When the closing credits began to roll on this film, my main thought was “Why go to all this trouble not to say anything?”. The short film that actually appears in the credits is in some ways more interesting than what precedes it. J.J. Abrams appears to have made a Spielberg tribute film. It’s well-made and engaging most of the time with good performances by the young actors at the core of the narrative – but it doesn’t add up to anything. On reflection the final third of the film is a bit of a mess as the plot doesn’t make much sense and I didn’t really understand why some things were happening. But by then I didn’t really care.

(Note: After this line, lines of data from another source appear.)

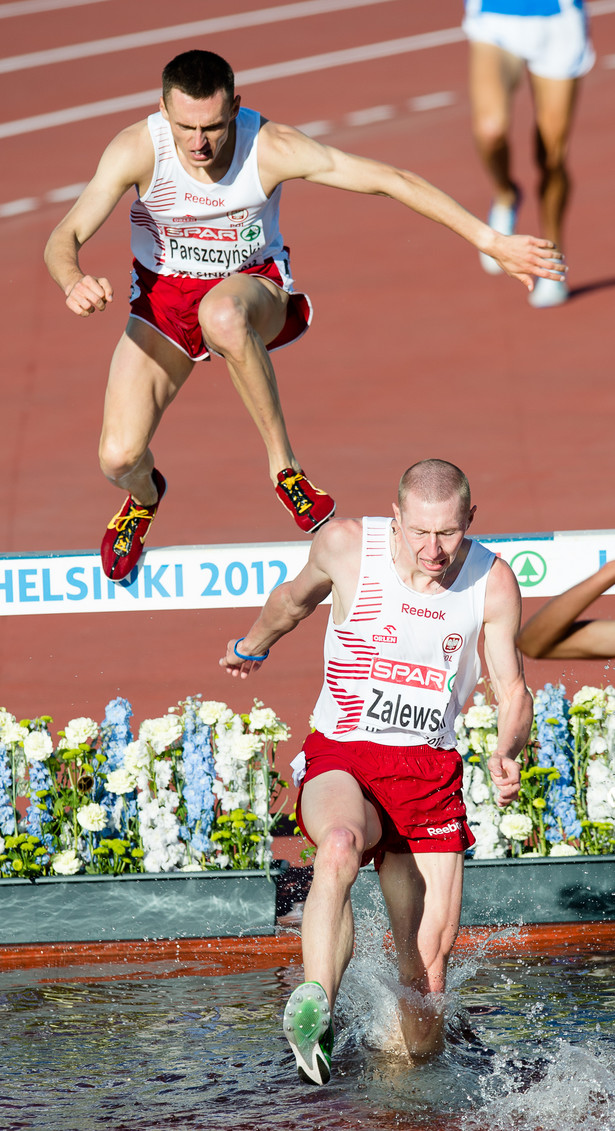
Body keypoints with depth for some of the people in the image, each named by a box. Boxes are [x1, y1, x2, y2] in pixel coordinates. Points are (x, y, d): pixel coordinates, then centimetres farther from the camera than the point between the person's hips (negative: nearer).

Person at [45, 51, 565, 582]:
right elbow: (64, 239, -24)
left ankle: (283, 462, -24)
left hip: (254, 284, -1)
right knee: (119, 458, -13)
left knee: (222, 314, -41)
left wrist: (492, 242, -22)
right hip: (164, 299, 2)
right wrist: (74, 282, -49)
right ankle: (144, 495, 29)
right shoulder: (138, 149, -23)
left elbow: (390, 180, -20)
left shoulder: (272, 148, -24)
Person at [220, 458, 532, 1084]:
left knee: (427, 967, -4)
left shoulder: (493, 583, -3)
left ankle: (417, 1062, 23)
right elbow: (295, 598, 16)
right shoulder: (347, 544, -6)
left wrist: (507, 753, -18)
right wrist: (250, 647, 35)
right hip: (342, 758, -2)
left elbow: (513, 688, 4)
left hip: (430, 773, 2)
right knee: (341, 844, -39)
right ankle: (313, 1014, -48)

The story rehashes bits of Close Encounters and ET with elements of Alien and Poltergeist, Minority Report and probably several other Spielberg-related films. Set in the Summer of 1979 (three Mile Island is mentioned on a news report) it places a group of young teens making a zombie picture (referencing George Romero’s early Living Dead films) who witness a train crash close to an isolated town. But this is more than just a crash and soon the US Air Force are in town cleaning up the mess and starting to behave suspiciously. You can pretty much invent the rest of the plot from there. The boy and girl at the centre have both lost their mothers and have to live with inadequate fathers. The boys ride round on chopper bikes as in ET etc. I stress that it is well done and Abrams seems to have gone as far as selecting the most appropriate filmstock and colour grading to mimic the 1970s/80s films set in small towns. Unfortunately he is as sentimental as Spielberg so it doesn’t get beyond a film for 12 year-olds and those who wish they were 12 again – nothing wrong with that and I hope they enjoy it. It’s also much longer than it needs to be. Pruning the action sequences would make a tighter leaner film.

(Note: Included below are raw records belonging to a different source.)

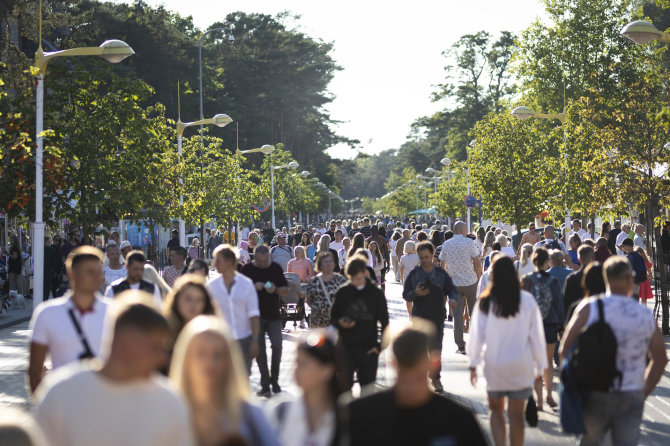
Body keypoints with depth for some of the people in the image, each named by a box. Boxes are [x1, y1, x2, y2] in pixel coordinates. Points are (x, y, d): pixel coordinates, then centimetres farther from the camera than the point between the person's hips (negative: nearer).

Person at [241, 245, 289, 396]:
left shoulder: (276, 268, 4)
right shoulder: (247, 269, -1)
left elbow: (286, 291, 7)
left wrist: (276, 290, -14)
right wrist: (254, 287, -17)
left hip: (274, 315, 1)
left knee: (277, 346, -10)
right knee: (260, 351, 0)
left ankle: (274, 379, 10)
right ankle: (265, 385, 8)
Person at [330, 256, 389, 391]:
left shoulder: (376, 293, -1)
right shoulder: (343, 292, 1)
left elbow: (385, 322, 4)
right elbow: (333, 317, 10)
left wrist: (381, 346, -3)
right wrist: (340, 323, -12)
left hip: (368, 348, 0)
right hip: (345, 346, 0)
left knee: (368, 387, 7)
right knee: (344, 384, -7)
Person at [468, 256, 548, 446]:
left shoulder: (485, 302, -7)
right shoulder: (527, 300, -8)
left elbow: (476, 335, -2)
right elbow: (537, 334, -3)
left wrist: (474, 364, 7)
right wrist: (541, 364, 6)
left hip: (494, 365, 0)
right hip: (521, 366, 0)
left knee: (496, 409, 16)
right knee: (516, 414, 7)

Of course, there is no reason why a genre film shouldn’t aim for being simply entertaining but it does need a twist or a new element to create ‘difference’ with the ‘repetition’. I couldn’t find the difference here and after all the hype (and the big budget spend) I was hoping for something more. While I was watching Super 8 it occurred to me that there was another film set around this period with a pair of protagonists of about this age. Let the Right One In has quite a few strengths that J.J. Abrams could learn from. I also thought about Monsters with its beautiful gas station scene on a budget of peanuts. Abrams also has a gas station scene that works pretty well but I’m guessing he spent a lot more. The Korean movie The Host borrows some of the same tropes as Super 8 but also offers a critique of the family and of Korean domestic politics and foreign policy. Super 8 is being touted as the ‘intelligent’ blockbuster of the year which doesn’t bode well for Hollywood.